Para o representante do Conanda, as mudanças ocorridas após as dezenas de operações de combate ao crack são “aparentes e simbólicas” e abre um debate distorcido, pois, segundo Nicodemos, “não atinge o âmago da questão com programas de inclusão do núcleo familiar para proteção da criança e do adolescente”.
O advogado atenta para a inexistência de políticas estruturantes de assistência social, que acabam sendo empregadas sob uma ótica “policialesca”. “Caminha para uma higienização. Não adianta tirar a criança, desintoxicar e depois soltá-la. Ela vai acabar retornando para as ruas. Não se pensa sob o ponto de vista da proteção social da criança e do adolescente”, concluiu.
Outro lado
O secretário municipal de Assistência Social do Rio, Rodrigo Bethlem, rebate as críticas e afirma que estas medidas têm sido eficazes no combate ao crack. “Nas operações, temos visto bem menos crianças nas cracolândias. Temos conseguido reduzir sim, as ações tem surtido efeito. Em cracolândias como no Jacarezinho (zona norte), a gente encontrava 20 crianças e adolescentes, e hoje só 3 ou 4. Grande parte delas está em abrigamento compulsório”, disse Bethlem ao UOL Notícias.
O “abrigamento compulsório”, como define o secretário, é a única forma de conter o avanço do crack, defende. “Antes, o que a gente fazia era enxugar gelo. Nós retirávamos as crianças e, na semana seguinte, voltávamos lá e eram as mesmas na cracolândia, um lugar completamente inóspito”, argumentou.
O secretário explica que a população infantojuvenil acolhida é encaminhada para uma análise clínicamédica para avaliar o caso de uma possível internação. Na cidade do Rio, existem quatro unidades especializadas no tratamento e recuperação de crianças viciadas em crack. Bethlem afirma que o número de estabelecimentos é suficiente para atender a este público de menores de 18 anos. Segundo ele, existem hoje 70 vagas ociosas. “Se for necessário, vamos abrir mais.”

» LISTA DE EXERCÍCIOS:
1. Responda com base no texto sobre o combate ao crack:
(a) Como o representante do Conanda qualifica as mudanças ocorridas após as operações?
(b) Quantas crianças e adolescentes eram encontrados antes na cracolândia do Jacarezinho, segundo o secretário?
(c) Quantas unidades especializadas no tratamento de crianças viciadas em crack existem na cidade do Rio?
2. Por favor, reescreva o trecho do texto sobre o combate ao crack que vai de "O advogado atenta" até "ao UOL Notícias.", trocando "cracolândias" por "cenas de uso".
3. Liste todas as ações que, segundo o advogado no texto sobre o combate ao crack, não adianta fazer com a criança.
As linhas abaixo não têm relação com o texto fornecido.

» DADOS ARMAZENADOS:
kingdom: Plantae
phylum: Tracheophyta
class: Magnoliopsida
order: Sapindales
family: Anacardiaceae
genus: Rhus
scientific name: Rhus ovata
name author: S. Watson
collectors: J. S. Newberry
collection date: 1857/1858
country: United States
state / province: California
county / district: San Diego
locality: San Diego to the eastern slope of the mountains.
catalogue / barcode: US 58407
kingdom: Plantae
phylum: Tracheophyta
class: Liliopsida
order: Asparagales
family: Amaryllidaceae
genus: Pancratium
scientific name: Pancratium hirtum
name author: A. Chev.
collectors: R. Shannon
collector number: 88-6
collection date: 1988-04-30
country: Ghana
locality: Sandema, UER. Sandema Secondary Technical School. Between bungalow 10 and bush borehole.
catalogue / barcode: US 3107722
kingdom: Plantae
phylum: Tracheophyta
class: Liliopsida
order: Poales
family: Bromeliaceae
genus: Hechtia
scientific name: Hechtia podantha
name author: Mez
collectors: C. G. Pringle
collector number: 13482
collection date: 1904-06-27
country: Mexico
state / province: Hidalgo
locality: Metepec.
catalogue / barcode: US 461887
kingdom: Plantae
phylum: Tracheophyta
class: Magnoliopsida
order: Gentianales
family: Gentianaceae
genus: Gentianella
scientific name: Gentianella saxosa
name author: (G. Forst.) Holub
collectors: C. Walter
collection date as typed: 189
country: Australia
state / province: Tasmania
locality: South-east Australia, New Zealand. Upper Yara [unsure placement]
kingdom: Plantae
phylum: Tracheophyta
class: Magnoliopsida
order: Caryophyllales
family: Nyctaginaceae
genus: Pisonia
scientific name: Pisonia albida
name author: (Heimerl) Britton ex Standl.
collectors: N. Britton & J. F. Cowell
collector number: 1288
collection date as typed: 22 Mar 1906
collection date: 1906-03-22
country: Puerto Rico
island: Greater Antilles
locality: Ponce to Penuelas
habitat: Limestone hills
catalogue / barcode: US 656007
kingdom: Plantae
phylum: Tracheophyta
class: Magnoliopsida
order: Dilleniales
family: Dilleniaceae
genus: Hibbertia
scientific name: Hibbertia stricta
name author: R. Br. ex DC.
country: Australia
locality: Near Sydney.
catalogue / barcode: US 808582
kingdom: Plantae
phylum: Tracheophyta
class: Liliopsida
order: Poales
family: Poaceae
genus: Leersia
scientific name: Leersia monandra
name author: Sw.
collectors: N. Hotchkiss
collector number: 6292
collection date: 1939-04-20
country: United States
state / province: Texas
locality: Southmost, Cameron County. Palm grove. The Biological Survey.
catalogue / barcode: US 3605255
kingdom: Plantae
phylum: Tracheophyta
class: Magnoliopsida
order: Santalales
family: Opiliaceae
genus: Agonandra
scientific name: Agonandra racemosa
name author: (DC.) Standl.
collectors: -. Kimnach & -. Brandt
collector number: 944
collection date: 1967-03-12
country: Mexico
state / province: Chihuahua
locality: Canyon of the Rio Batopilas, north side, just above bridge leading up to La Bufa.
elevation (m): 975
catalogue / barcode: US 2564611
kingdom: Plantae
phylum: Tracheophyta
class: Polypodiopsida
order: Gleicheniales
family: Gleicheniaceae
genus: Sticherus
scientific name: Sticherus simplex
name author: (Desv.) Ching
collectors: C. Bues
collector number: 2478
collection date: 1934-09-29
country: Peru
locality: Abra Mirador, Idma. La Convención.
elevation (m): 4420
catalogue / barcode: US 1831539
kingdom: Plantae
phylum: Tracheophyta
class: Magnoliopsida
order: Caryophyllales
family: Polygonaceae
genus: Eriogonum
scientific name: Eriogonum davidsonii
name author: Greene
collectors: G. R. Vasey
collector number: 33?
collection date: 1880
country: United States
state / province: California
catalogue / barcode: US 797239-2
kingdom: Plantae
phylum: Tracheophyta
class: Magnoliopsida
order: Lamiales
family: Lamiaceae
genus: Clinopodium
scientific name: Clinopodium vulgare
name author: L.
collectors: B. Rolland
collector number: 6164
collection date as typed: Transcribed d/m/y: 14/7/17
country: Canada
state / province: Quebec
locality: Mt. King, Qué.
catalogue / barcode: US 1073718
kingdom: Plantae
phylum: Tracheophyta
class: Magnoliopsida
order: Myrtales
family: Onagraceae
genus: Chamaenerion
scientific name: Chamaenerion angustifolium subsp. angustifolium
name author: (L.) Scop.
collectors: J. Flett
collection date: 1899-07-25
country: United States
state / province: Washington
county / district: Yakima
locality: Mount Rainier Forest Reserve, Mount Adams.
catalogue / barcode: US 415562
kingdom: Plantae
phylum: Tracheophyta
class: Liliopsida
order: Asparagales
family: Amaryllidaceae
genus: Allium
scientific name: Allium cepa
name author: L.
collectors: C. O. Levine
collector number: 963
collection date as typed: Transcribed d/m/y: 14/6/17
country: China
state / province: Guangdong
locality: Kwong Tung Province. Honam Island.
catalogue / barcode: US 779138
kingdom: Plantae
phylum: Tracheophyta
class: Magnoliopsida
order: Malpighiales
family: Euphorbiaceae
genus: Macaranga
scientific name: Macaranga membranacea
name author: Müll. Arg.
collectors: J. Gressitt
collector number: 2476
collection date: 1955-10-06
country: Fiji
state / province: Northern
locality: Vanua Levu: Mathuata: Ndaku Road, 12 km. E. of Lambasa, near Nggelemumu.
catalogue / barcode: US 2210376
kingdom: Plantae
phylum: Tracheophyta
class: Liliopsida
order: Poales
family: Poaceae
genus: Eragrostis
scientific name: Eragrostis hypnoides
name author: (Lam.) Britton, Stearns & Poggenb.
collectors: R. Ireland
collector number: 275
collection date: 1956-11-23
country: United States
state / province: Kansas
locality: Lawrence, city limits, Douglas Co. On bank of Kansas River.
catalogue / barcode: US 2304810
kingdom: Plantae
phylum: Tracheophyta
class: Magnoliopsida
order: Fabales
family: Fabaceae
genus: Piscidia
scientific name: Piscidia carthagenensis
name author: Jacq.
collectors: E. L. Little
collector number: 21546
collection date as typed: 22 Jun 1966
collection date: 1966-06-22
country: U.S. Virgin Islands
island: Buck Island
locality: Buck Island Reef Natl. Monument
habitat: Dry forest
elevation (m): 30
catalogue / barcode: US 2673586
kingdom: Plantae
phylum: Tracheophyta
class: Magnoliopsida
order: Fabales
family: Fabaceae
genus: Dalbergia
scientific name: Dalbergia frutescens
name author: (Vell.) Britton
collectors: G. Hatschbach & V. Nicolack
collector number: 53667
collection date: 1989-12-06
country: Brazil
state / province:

» RESPOSTAS EM ORDEM:
1.
(a) Como “aparentes e simbólicas”.
(b) 20.
(c) Quatro.

2.
O advogado atenta para a inexistência de políticas estruturantes de assistência social, que acabam sendo empregadas sob uma ótica “policialesca”. “Caminha para uma higienização. Não adianta tirar a criança, desintoxicar e depois soltá-la. Ela vai acabar retornando para as ruas. Não se pensa sob o ponto de vista da proteção social da criança e do adolescente”, concluiu.
Outro lado
O secretário municipal de Assistência Social do Rio, Rodrigo Bethlem, rebate as críticas e afirma que estas medidas têm sido eficazes no combate ao crack. “Nas operações, temos visto bem menos crianças nas cenas de uso. Temos conseguido reduzir sim, as ações tem surtido efeito. Em cenas de uso como no Jacarezinho (zona norte), a gente encontrava 20 crianças e adolescentes, e hoje só 3 ou 4. Grande parte delas está em abrigamento compulsório”, disse Bethlem ao UOL Notícias.

3. Tirar a criança; desintoxicá-la; soltá-la depois.